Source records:
Start of Block
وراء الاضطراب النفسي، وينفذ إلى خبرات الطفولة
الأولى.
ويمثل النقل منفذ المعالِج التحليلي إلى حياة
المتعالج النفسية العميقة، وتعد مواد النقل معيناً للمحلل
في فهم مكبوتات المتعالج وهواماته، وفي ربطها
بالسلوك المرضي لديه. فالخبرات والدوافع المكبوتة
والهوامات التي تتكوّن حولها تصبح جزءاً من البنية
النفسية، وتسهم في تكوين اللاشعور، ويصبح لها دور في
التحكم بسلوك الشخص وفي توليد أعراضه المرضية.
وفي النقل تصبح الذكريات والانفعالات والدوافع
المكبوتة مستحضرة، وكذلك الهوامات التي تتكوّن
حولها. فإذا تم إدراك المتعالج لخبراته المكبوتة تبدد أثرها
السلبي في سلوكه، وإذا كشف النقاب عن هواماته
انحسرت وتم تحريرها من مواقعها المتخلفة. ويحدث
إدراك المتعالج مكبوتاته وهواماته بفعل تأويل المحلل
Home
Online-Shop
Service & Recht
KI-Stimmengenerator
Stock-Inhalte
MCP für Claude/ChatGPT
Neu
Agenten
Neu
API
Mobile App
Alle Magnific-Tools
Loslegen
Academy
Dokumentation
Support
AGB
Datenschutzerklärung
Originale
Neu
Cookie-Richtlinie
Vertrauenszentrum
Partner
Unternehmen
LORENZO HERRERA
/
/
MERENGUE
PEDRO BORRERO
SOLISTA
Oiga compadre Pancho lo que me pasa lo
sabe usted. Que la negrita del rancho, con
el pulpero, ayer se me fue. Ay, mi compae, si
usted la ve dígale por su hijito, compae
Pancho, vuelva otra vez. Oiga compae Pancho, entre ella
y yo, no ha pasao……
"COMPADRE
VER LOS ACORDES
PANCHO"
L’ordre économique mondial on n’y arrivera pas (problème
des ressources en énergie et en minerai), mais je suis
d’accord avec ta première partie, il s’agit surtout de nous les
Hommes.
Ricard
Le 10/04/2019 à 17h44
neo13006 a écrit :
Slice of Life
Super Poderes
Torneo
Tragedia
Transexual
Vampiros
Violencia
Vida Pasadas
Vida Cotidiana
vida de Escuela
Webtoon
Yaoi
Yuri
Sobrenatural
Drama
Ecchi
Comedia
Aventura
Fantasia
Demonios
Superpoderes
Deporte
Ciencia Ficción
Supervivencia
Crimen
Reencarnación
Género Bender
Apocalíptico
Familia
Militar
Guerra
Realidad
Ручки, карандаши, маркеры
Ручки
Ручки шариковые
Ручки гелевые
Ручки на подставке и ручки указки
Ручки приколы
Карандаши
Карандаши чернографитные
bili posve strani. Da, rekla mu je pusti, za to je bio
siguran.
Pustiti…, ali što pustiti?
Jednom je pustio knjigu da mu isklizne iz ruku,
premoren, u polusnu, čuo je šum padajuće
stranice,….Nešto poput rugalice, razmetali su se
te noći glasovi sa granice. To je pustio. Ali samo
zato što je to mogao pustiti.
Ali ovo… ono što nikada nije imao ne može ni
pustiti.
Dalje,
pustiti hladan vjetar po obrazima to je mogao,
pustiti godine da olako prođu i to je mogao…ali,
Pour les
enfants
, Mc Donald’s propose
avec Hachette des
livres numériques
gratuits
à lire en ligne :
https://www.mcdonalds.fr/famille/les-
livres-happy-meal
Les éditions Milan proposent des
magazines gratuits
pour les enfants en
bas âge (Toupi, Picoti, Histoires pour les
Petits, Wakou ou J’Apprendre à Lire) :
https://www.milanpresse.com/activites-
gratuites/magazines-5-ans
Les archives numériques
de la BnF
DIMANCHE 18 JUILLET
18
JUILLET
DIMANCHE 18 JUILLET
End of Block
The entries above must be returned in full, exactly as shown.

وراء الاضطراب النفسي، وينفذ إلى خبرات الطفولة
الأولى.
ويمثل النقل منفذ المعالِج التحليلي إلى حياة
المتعالج النفسية العميقة، وتعد مواد النقل معيناً للمحلل
في فهم مكبوتات المتعالج وهواماته، وفي ربطها
بالسلوك المرضي لديه. فالخبرات والدوافع المكبوتة
والهوامات التي تتكوّن حولها تصبح جزءاً من البنية
النفسية، وتسهم في تكوين اللاشعور، ويصبح لها دور في
التحكم بسلوك الشخص وفي توليد أعراضه المرضية.
وفي النقل تصبح الذكريات والانفعالات والدوافع
المكبوتة مستحضرة، وكذلك الهوامات التي تتكوّن
حولها. فإذا تم إدراك المتعالج لخبراته المكبوتة تبدد أثرها
السلبي في سلوكه، وإذا كشف النقاب عن هواماته
انحسرت وتم تحريرها من مواقعها المتخلفة. ويحدث
إدراك المتعالج مكبوتاته وهواماته بفعل تأويل المحلل
Home
Online-Shop
Service & Recht
KI-Stimmengenerator
Stock-Inhalte
MCP für Claude/ChatGPT
Neu
Agenten
Neu
API
Mobile App
Alle Magnific-Tools
Loslegen
Academy
Dokumentation
Support
AGB
Datenschutzerklärung
Originale
Neu
Cookie-Richtlinie
Vertrauenszentrum
Partner
Unternehmen
LORENZO HERRERA
/
/
MERENGUE
PEDRO BORRERO
SOLISTA
Oiga compadre Pancho lo que me pasa lo
sabe usted. Que la negrita del rancho, con
el pulpero, ayer se me fue. Ay, mi compae, si
usted la ve dígale por su hijito, compae
Pancho, vuelva otra vez. Oiga compae Pancho, entre ella
y yo, no ha pasao……
"COMPADRE
VER LOS ACORDES
PANCHO"
L’ordre économique mondial on n’y arrivera pas (problème
des ressources en énergie et en minerai), mais je suis
d’accord avec ta première partie, il s’agit surtout de nous les
Hommes.
Ricard
Le 10/04/2019 à 17h44
neo13006 a écrit :
Slice of Life
Super Poderes
Torneo
Tragedia
Transexual
Vampiros
Violencia
Vida Pasadas
Vida Cotidiana
vida de Escuela
Webtoon
Yaoi
Yuri
Sobrenatural
Drama
Ecchi
Comedia
Aventura
Fantasia
Demonios
Superpoderes
Deporte
Ciencia Ficción
Supervivencia
Crimen
Reencarnación
Género Bender
Apocalíptico
Familia
Militar
Guerra
Realidad
Ручки, карандаши, маркеры
Ручки
Ручки шариковые
Ручки гелевые
Ручки на подставке и ручки указки
Ручки приколы
Карандаши
Карандаши чернографитные
bili posve strani. Da, rekla mu je pusti, za to je bio
siguran.
Pustiti…, ali što pustiti?
Jednom je pustio knjigu da mu isklizne iz ruku,
premoren, u polusnu, čuo je šum padajuće
stranice,….Nešto poput rugalice, razmetali su se
te noći glasovi sa granice. To je pustio. Ali samo
zato što je to mogao pustiti.
Ali ovo… ono što nikada nije imao ne može ni
pustiti.
Dalje,
pustiti hladan vjetar po obrazima to je mogao,
pustiti godine da olako prođu i to je mogao…ali,
Pour les
enfants
, Mc Donald’s propose
avec Hachette des
livres numériques
gratuits
à lire en ligne :
https://www.mcdonalds.fr/famille/les-
livres-happy-meal
Les éditions Milan proposent des
magazines gratuits
pour les enfants en
bas âge (Toupi, Picoti, Histoires pour les
Petits, Wakou ou J’Apprendre à Lire) :
https://www.milanpresse.com/activites-
gratuites/magazines-5-ans
Les archives numériques
de la BnF
DIMANCHE 18 JUILLET
18
JUILLET
DIMANCHE 18 JUILLET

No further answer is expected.